S’il est de la responsabilité de tous et de toutes de parler de finances dans notre couple, nous sommes particulièrement bien placées mesdames pour entamer la conversation dans notre propre intérêt. Et comme je sais qu’il y a des hommes qui écoutent ce podcast, osez aborder le sujet avec l’élue de votre cœur.
Comment on parle d’argent dans son couple ?
Il y a quelques semaines, j’ai eu une conversation avec une personne sur Instagram. Quand je lui ai dit que ce n’était pas forcément idéal de tout mettre en commun, elle a réagi très violemment en me disant que si je n’avais pas confiance en mon conjoint, j’avais du soucis à me faire dans ma relation.
C’est typique du syndrome Disney.
Vous savez à qui vous avez à faire aujourd’hui. Vous savez que vous n’avez pas eu de problème dans le passé.

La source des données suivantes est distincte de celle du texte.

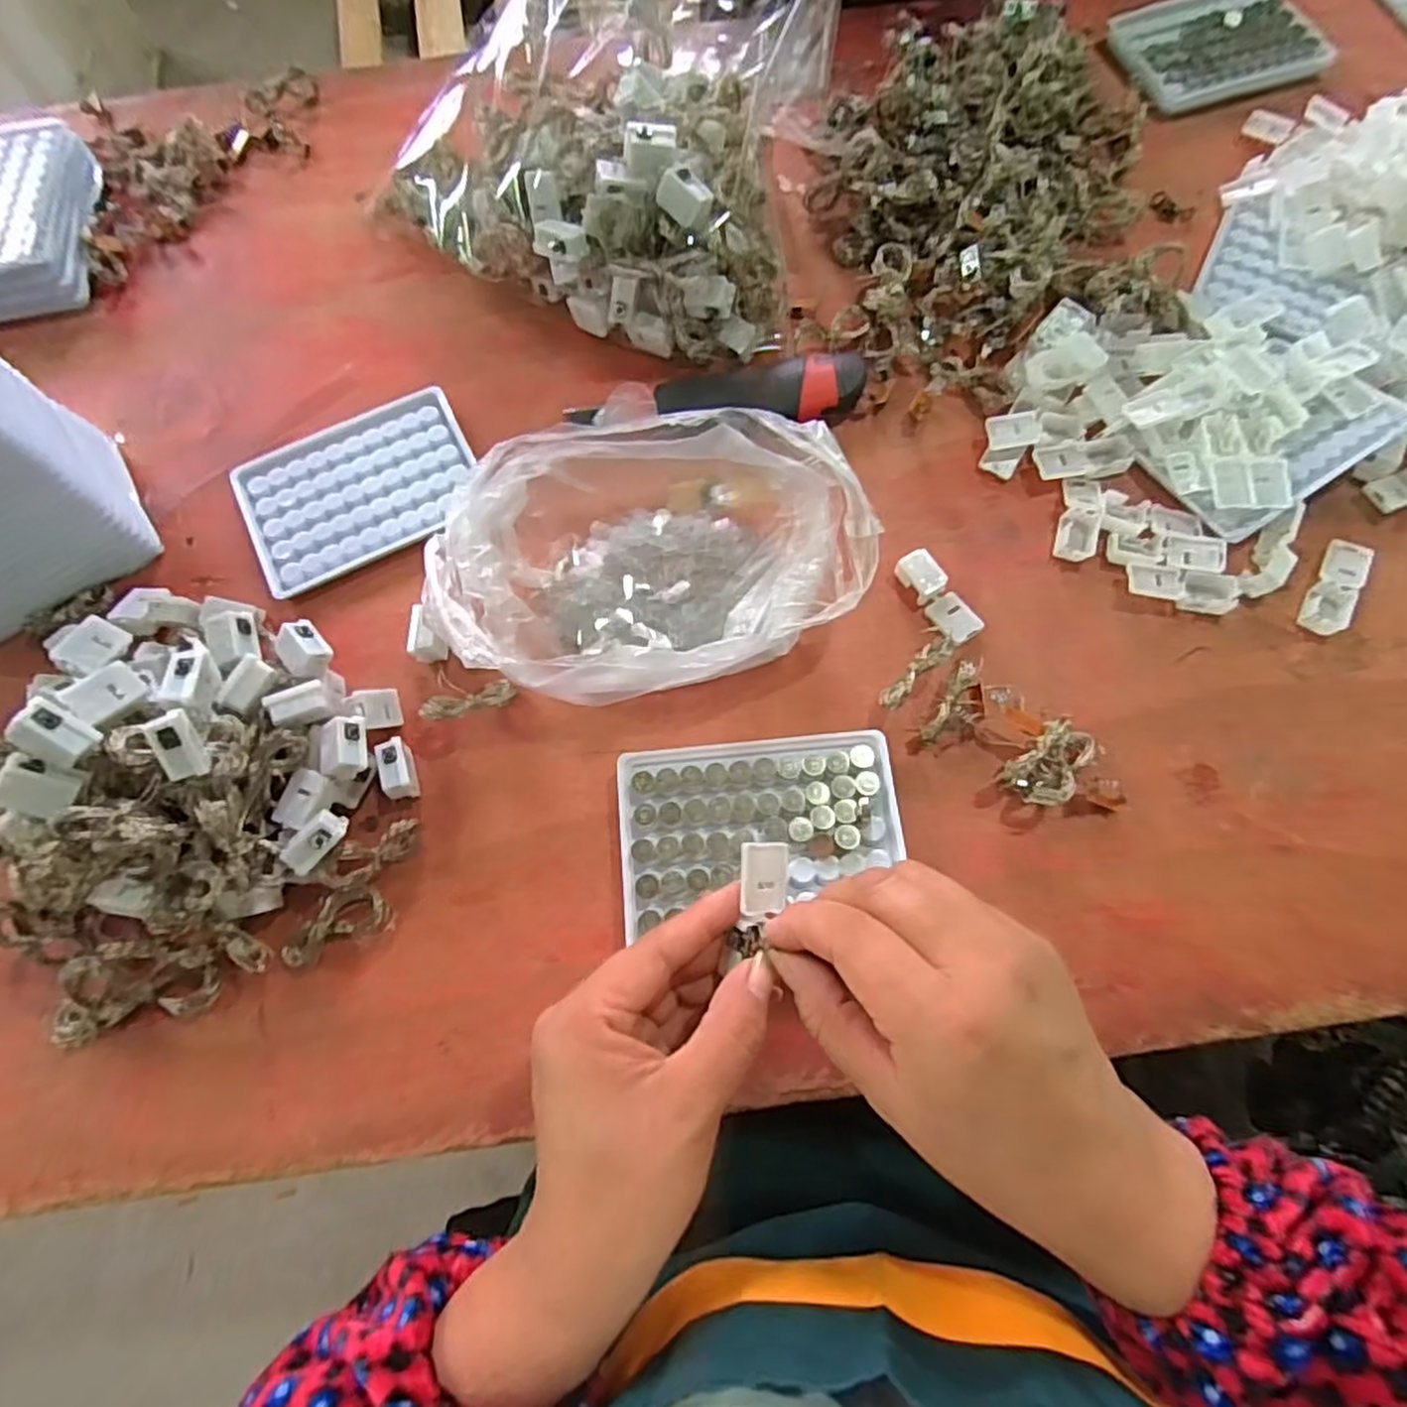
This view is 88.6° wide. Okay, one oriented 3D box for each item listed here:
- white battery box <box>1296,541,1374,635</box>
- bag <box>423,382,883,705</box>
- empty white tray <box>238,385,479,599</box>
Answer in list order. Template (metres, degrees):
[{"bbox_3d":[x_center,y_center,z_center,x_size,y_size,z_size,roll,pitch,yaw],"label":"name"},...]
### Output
[{"bbox_3d":[0.334,-0.062,0.380,0.019,0.011,0.057,30,76,11],"label":"white battery box"},{"bbox_3d":[-0.025,-0.073,0.366,0.213,0.061,0.136,-10,72,-2],"label":"bag"},{"bbox_3d":[-0.198,-0.125,0.419,0.129,0.012,0.095,-26,73,-7],"label":"empty white tray"}]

Mais à moins d’être devin, vous n’avez pas la possibilité de prévoir les comportements futurs de votre conjoint.e et encore moins les accidents de la vie qui pourraient survenir. Vous n’avez même pas la possibilité de prévoir vos propres comportements futurs.

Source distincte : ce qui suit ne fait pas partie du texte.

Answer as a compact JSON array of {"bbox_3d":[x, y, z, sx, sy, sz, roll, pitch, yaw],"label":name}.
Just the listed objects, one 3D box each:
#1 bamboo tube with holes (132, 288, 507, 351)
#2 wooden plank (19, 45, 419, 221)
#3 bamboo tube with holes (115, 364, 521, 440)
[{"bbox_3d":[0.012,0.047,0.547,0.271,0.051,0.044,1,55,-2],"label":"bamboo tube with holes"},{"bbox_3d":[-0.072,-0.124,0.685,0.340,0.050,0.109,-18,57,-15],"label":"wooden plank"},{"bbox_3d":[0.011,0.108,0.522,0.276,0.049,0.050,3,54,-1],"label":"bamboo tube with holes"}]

Combien de personnes ont dit “je promets de te chérir jusqu’à ce que la mort nous sépare” et n’ont jamais tenu cette promesse. Elles étaient pourtant de bonne foi ce jour-là et n’auraient jamais pensé faire du mal (volontairement ou non) à la personne aimée.
Ne mettez pas cette excuse de la confiance en avant pour ne pas aborder les sujets importants. Si vous trouvez qu’avec votre partenaire c’est compliqué, commencez à parler d’argent comme vous parleriez de n’importe quel autre sujet. Dans notre société, l’argent est omniprésent, c’est facile. De l’augmentation du prix de l’essence au financement de vos prochaines vacances, tout est prétexte à parler d’argent.
Ensuite, si vous repérez des points non équitables entre vous, vous pouvez faire écouter cet épisode à votre partenaire de vie et lui demander ce qu’il en pense. Vous pouvez lui proposer de faire un point, de regarder votre situation d’un peu plus près.
Il ou elle sera peut-être réticent.e si ce n’est pas habituel chez vous, mais je suis sûre que vous saurez le ou la mettre en confiance. Exprimez-lui votre besoin de parler de ce sujet.
Et si vraiment il y a une nette opposition, c’est un point de vigilance qu’il ne faut pas négliger.
Pour moi, l’amour ce n’est pas roses, paillettes et licornes. Si, un peu, mais c’est aussi et surtout construire des bases saines et solides en parlant de ce qui est fondamental. L’argent est fondamental. Prévoir qu’on va peut-être se séparer un jour, ce n’est pas casser l’ambiance, c’est être réaliste et vouloir protéger la relation jusqu’au bout.
L’amour, c’est dire à mon mec “aujourd’hui je t’aime et je te promet d’être loyale envers toi jusqu’à la dernière seconde. Je veux prendre soin de toi et de moi jusqu’au jour où tes yeux quitteront mon cœur, que ce soit la mort qui nous sépare ou notre relation qui s’étiole”. Si ça, ce n’est pas romantique, je ne sais pas ce qu’il vous faut.
Faites-vous le plus beau cadeau que vous pouvez vous faire : parler d’argent avec votre amoureux.se. Écoutez ses besoins, exprimer vos peurs. Ouvrez-vous, faîtes preuve de vulnérabilité sur ce sujet capital, c’est comme ça que vous tisserez des liens plus forts.